Он сунул часы в карман и двинулся вперед. Я в ужасе отпрянула.
– Папа!
Я бросала на пути Юровского разные предметы – коробки, бутылки из-под водки, все, до чего могла дотянуться. Потом, забившись в кучу бумаг, коробок и ящиков возле шкафа, свернулась калачиком. Эта поза дала ощущение кратковременной безопасности, но в основном позволила мне достать матрешку из корсета.
Юровский остановился рядом со мной.
– Ты выглядишь жалко.
Я повернулась, лежа в его ногах подобно покорному зверьку. Затем попятилась, рукой закатив матрешку под обшарпанный шкаф. И шевельнулась, заглушая шорохом смятой бумаги звук катящейся по полу деревянной игрушки. Она скрылась в тени шкафа.

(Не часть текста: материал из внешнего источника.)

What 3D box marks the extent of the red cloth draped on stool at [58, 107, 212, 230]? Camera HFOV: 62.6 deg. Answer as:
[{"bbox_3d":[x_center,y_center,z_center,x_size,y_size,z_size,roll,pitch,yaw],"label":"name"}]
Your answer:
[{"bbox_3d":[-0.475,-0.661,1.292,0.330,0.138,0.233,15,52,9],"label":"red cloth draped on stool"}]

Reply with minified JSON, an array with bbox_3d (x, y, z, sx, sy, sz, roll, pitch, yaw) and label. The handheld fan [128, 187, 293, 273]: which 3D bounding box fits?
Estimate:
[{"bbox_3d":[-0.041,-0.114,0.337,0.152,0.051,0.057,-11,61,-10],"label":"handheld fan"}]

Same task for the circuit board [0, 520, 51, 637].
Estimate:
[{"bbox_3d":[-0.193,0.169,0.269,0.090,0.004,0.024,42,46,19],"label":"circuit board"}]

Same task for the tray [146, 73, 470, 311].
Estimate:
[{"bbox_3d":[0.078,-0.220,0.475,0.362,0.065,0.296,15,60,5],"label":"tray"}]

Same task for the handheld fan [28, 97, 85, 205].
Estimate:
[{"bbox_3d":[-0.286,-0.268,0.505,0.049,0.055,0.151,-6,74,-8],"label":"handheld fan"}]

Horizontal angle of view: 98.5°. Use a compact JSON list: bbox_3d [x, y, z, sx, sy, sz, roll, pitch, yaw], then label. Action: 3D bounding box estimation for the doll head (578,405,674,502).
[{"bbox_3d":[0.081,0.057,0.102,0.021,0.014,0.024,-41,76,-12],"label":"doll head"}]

Юровский сморщил нос, глядя на меня.
– Я могу позвать сюда охранника, чтобы он сорвал с тебя все до последней нитки, пока мы не найдем ее. Никто его не остановит. И меня. Ты – ничто. Ничто, кроме неудобства для новой власти.
Он протянул мне руку.
– Давай. Лучше отдай мне ее сама. Или посмотрим, сколько ударов ты выдержишь?
Я вспомнила, как папа стоял на коленях перед Авдеевым. Подумала о Заше, который справился с горем, чтобы выполнить требование Белобородова. Стиснула свою гордость в кулак и сунула руку в карман юбки. Позволила своему страху и эмоциям вызвать слезы. Они стали не фасадом, а щитом.
– Это… это все, что у меня есть, комендант. Пожалуйста. – Я протянула ему жестянку с заклинаниями облегчения.
Он взглянул на жестянку, прежде чем выхватить ее у меня из рук. Я вскочила на ноги и постаралась отодвинуться подальше от матрешки. Когда Юровский в следующий раз взглянул на карманные часы, его брови удивленно поползли вверх.
Значит, я права – карманные часы указывают на заклинания. А поскольку их у меня не осталось, на меня стрелки больше не указывали. Они «видели» жестянку в руке Юровского. Может быть, артефакт чувствует ближайший источник магии?
Хотелось убежать, но нужно было, чтобы Юровский поверил: я испуганный, покорный кролик. Что он сломал меня.
Вместо этого я, казалось, сломала его – или по крайней мере его самообладание. Он снова посмотрел на часы, на меня, опять на часы. Не слишком умно, господин черноглазый большевик.